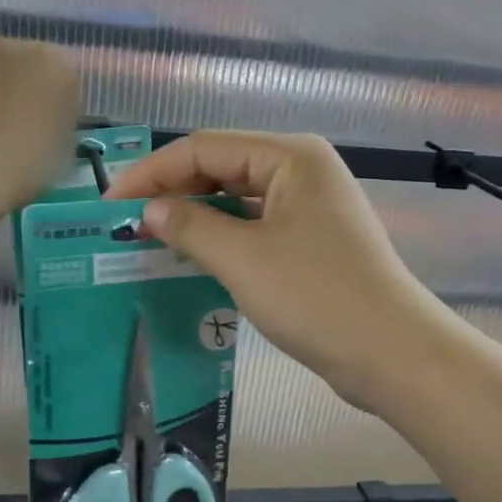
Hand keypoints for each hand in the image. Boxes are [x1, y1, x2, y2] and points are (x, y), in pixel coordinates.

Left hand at [0, 39, 80, 223]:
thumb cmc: (21, 168)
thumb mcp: (64, 154)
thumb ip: (62, 125)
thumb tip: (51, 120)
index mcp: (56, 65)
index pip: (68, 77)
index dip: (63, 105)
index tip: (56, 130)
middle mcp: (12, 49)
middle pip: (26, 65)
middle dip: (26, 90)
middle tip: (23, 129)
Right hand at [106, 132, 444, 410]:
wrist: (390, 353)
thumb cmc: (315, 296)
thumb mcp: (243, 259)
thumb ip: (190, 226)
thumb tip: (149, 209)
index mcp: (290, 157)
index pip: (205, 148)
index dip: (153, 172)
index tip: (110, 203)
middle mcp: (302, 171)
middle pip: (222, 168)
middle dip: (174, 192)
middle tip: (127, 223)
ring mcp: (310, 207)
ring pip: (238, 200)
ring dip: (196, 217)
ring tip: (150, 240)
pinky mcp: (312, 241)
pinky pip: (255, 227)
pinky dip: (222, 239)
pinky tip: (192, 258)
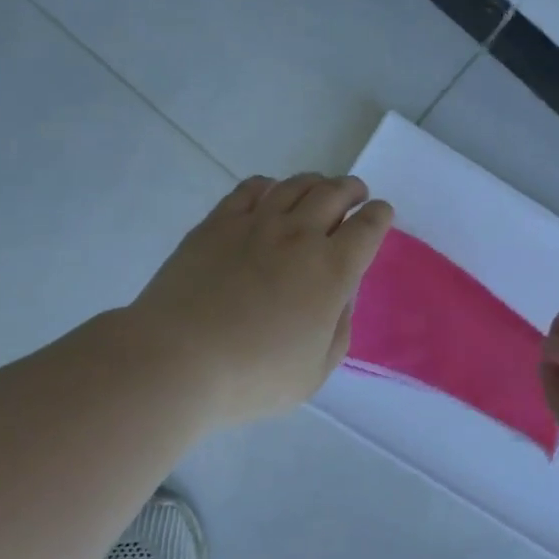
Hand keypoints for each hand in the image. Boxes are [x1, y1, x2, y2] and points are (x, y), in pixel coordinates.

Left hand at [126, 173, 394, 425]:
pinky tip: (269, 193)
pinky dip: (269, 185)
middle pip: (334, 193)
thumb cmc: (253, 377)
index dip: (379, 216)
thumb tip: (341, 295)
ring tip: (319, 189)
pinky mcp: (216, 223)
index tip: (381, 214)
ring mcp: (255, 224)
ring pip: (294, 185)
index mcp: (331, 271)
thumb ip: (338, 328)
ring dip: (315, 182)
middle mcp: (298, 236)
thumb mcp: (315, 371)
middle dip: (352, 190)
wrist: (177, 359)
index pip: (367, 227)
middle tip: (355, 194)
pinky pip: (251, 189)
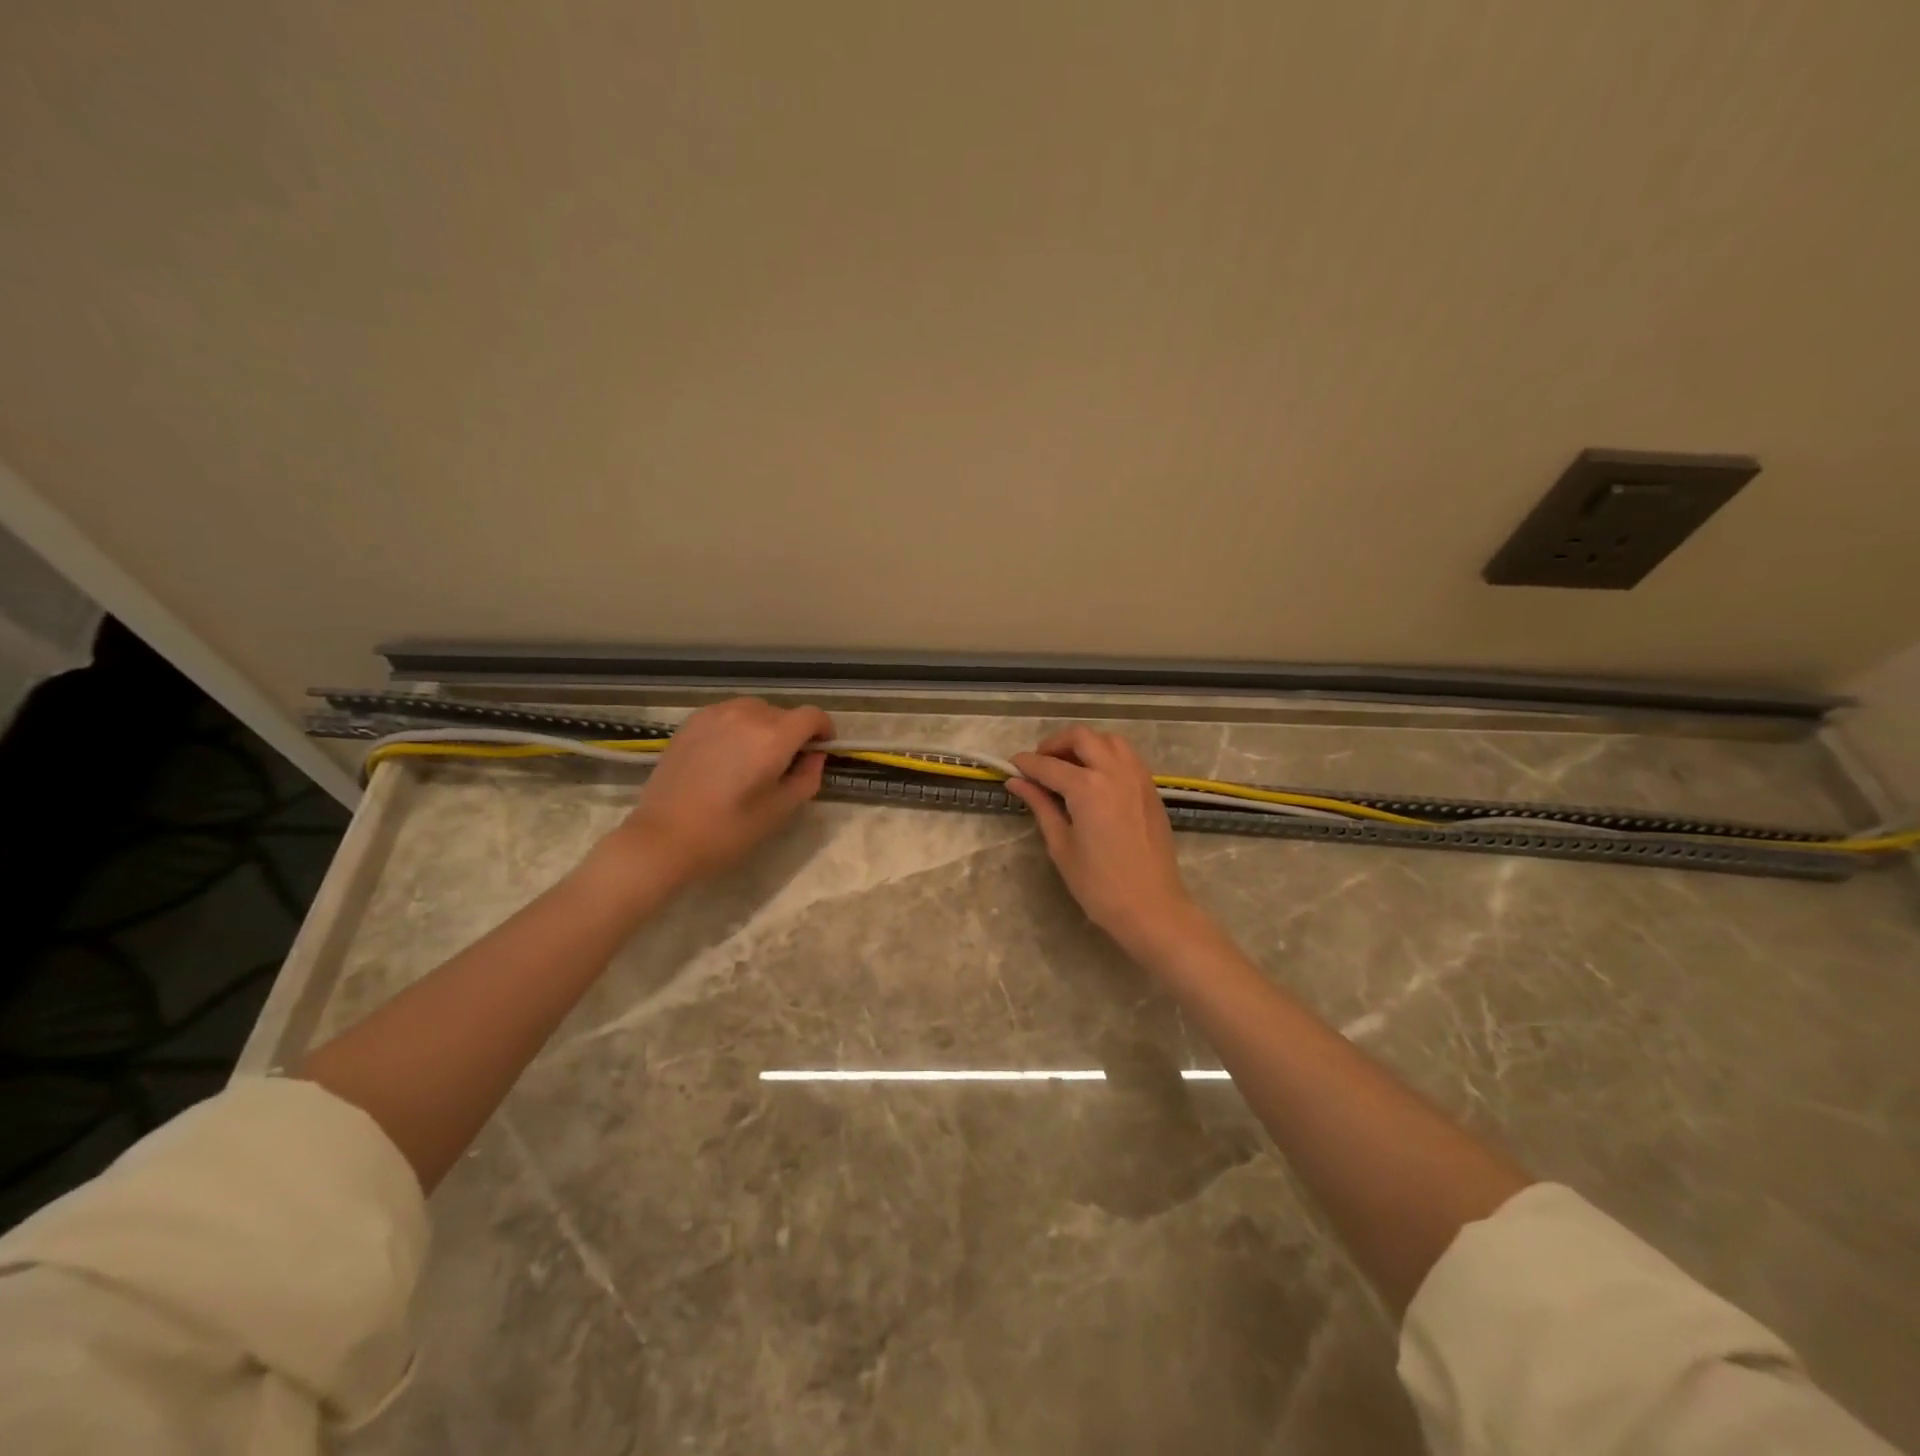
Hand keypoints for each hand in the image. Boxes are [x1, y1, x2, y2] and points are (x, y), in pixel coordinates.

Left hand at [610, 697, 833, 889]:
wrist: (663, 837)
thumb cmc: (728, 830)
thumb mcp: (780, 811)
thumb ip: (807, 778)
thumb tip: (815, 757)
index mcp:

○ ○ ○ ○ ○ ○ ○

Problem description
Using the records above, print exactly the run of lines that starts with the line with "thumb ip: (62, 125)" and goes on through the line with "pinky tip: (269, 193)", pictures excluded.

Exercise output
thumb ip: (62, 125)
thumb tip: (51, 120)
index mcp: (56, 65)
index pip: (68, 77)
index dip: (63, 105)
index tip: (56, 130)
middle mcp: (12, 49)
middle pip: (26, 65)
middle dip: (26, 90)
middle tip: (23, 129)
Right hand at [106, 132, 444, 410]:
wrist: (390, 353)
thumb cmc: (315, 296)
thumb mcp: (243, 259)
thumb ip: (190, 226)
thumb tip: (149, 209)
index mcp: (290, 157)
index pip: (205, 148)
index dip: (153, 172)
index tip: (110, 203)
middle mcp: (302, 171)
middle pip: (222, 168)
middle dip: (174, 192)
middle tip: (127, 223)
ring mcp: (310, 207)
ring pip: (238, 200)
ring dip: (196, 217)
ring tip: (150, 240)
pinky mcp: (312, 241)
pinky pip: (255, 227)
pinky dip: (222, 239)
pinky tip: (192, 258)
Hand keypoints for each hand in the image. Boxes are [x1, y1, x2, y2] and points are (x, y), in pixel coordinates.

Left hand at [126, 173, 394, 425]:
pinky tip: (269, 193)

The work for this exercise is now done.